By the 1990s, fax became annoying. You'd type up a document, print it out on the laser printer, sign it, then feed it into the fax machine. The weakest links at that time were the phone line and keeping track of all the fax paper generated. Nothing better than getting an hour of phone calls from a fax machine thinking your voice line is another fax machine, with the constant "beep....beep...beep" <disconnect> sequence.  

Fax cover sheets – how many trees died for fax cover sheets?

Computer manufacturers started merging fax with the printer and scanner combination to deliver the all-in-one, so you could fax directly to another machine without having to print out and even start to receive faxes as images, rather than having to print out faxes or end up sometimes losing them if the printer ran out of paper.  

Should we even talk about the misery of fax over IP, specifically emulating fax on a VoIP connection? There's a big Fax over IP working group over at the SIP Forum trying to establish standards for putting fax over SIP trunks and fixing T.38 and other stuff.

Guys…YOU ARE TRYING TO SOLVE THE WRONG PROBLEM. 

The solution is not to stick some more software fixes to keep an obsolete technology alive – electronic duct tape will only go so far – but to migrate enterprises from fax addiction to a standardized method of handing scanned images via e-mail. 

Fast forward to 2013 and we now have effectively have scanners built into our smartphones. Some banks now process checks – we're talking money moving from point A to point B – via an app. Take a picture of the check, the image appears on screen and goes to the bank to "clear" and you get next-day credit.
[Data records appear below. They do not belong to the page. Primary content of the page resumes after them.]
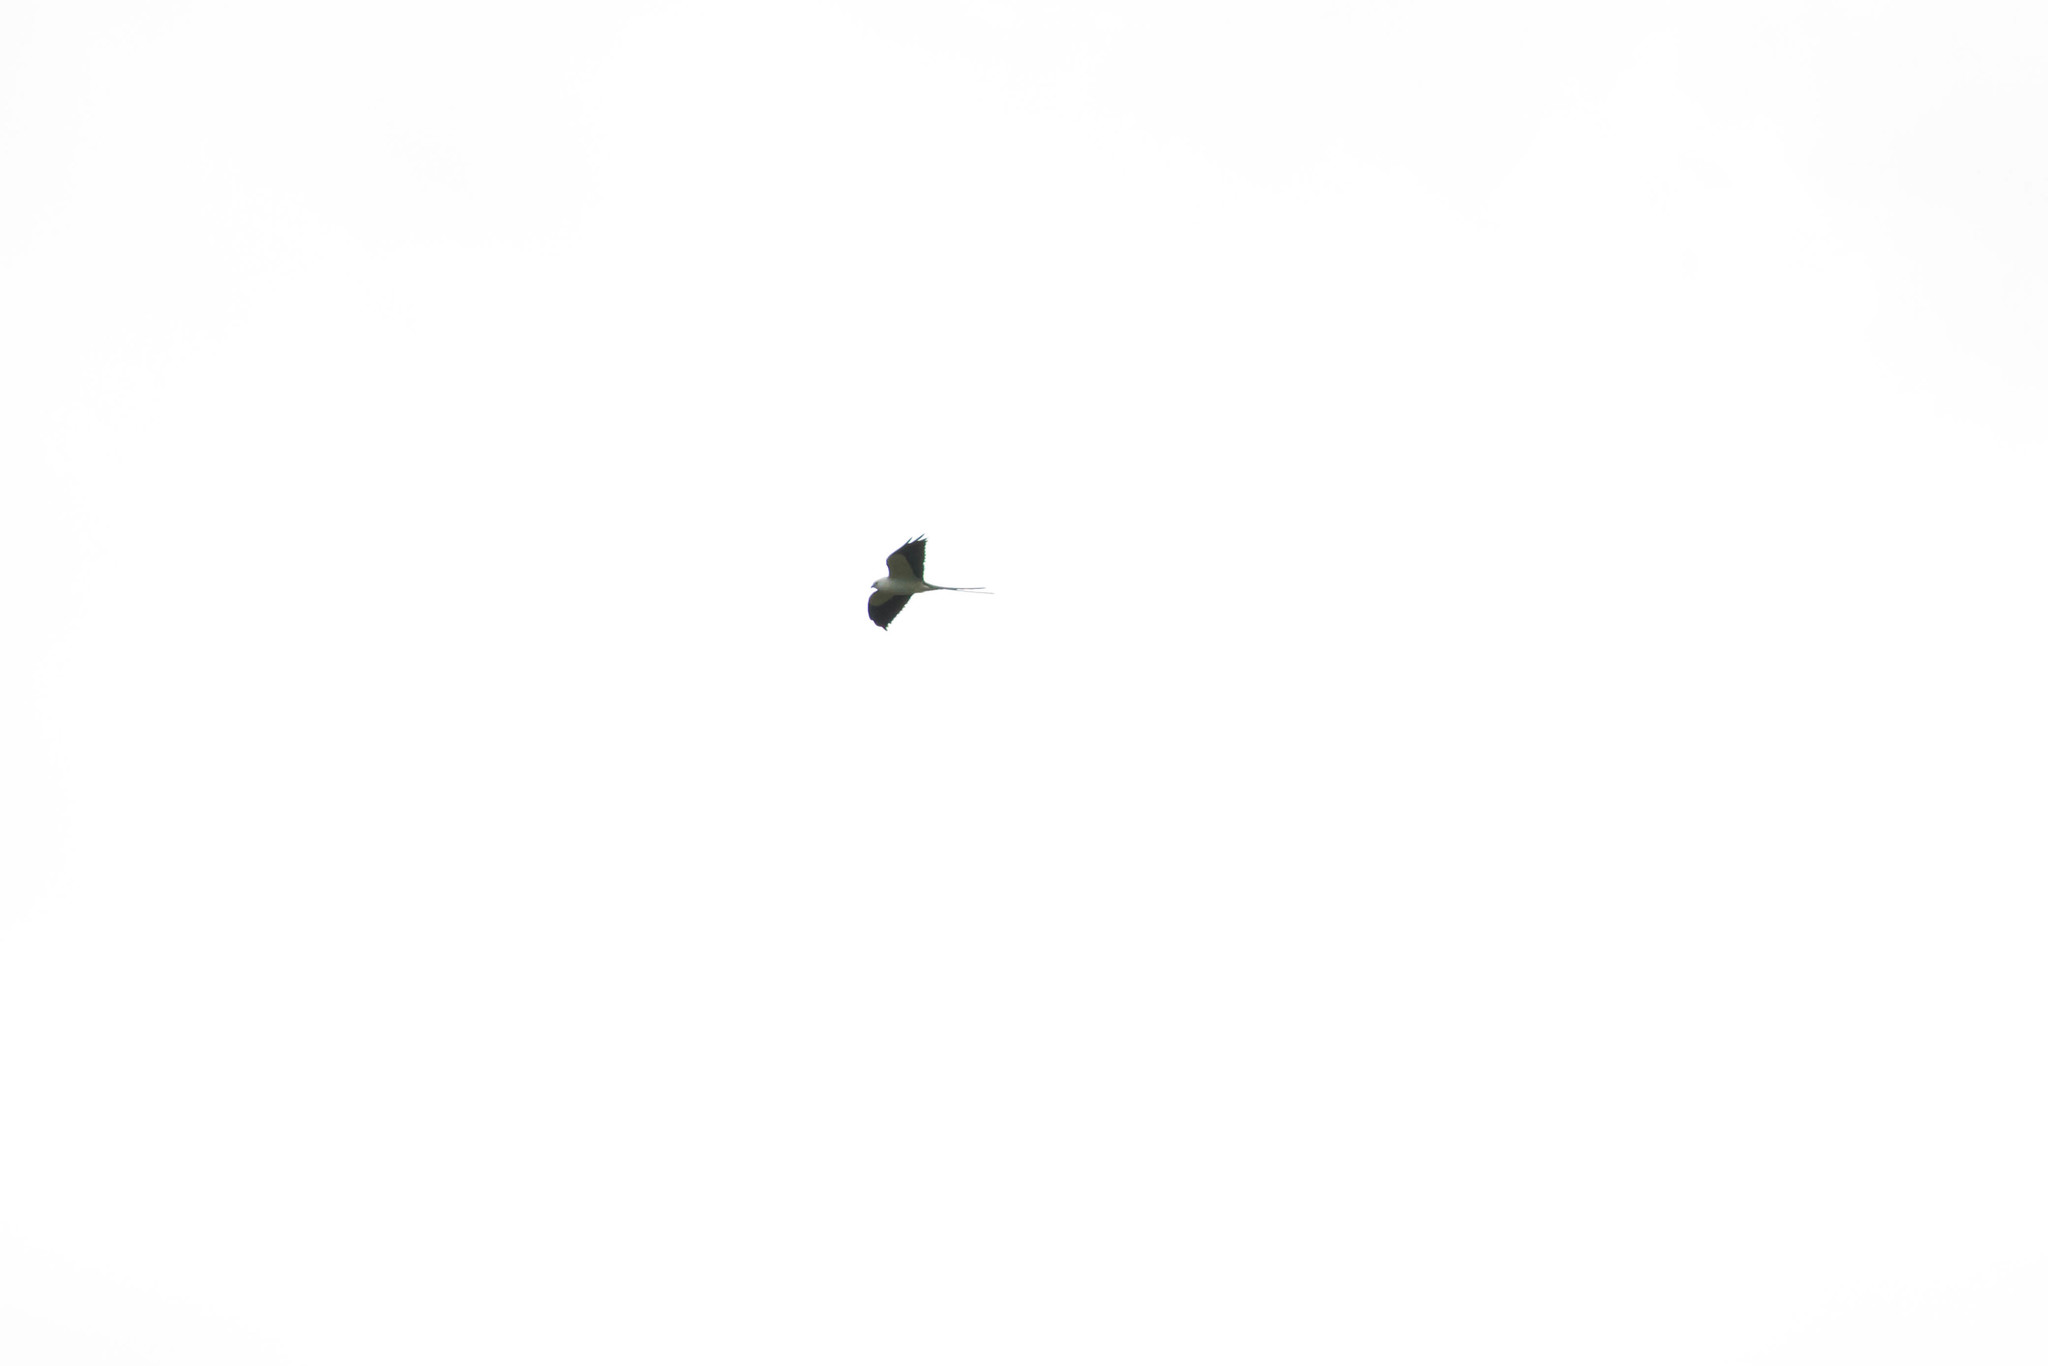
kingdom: Animalia
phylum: Chordata
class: Aves
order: Accipitriformes
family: Accipitridae
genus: Elanoides
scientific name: Elanoides forficatus
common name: Swallow-tailed kite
If financial institutions are willing to process checks via cell phones, why can't enterprise users get rid of fax machines and make a clean break to an e-mail/scanned image combination? This is the real discussion the Fortune 500 needs to have.

Imagine for a moment how much paper, toner, power and physical space businesses would get save by getting rid of the dedicated fax machine. Phone (News - Alert) companies might get annoyed at the loss of revenue on a dedicated analog line, but it also cleans out one less network headache as the world migrates to IP networks.

I'm not going to say that flushing fax is easy, but all of the basic technology bits are already available and off-the-shelf. Certainly, there need to be scanning/legibility standards, plus an acceptable "Caller ID"/digital signature for verticals with compliance issues (Financial, legal, medical). 

However, standards and solutions are available today.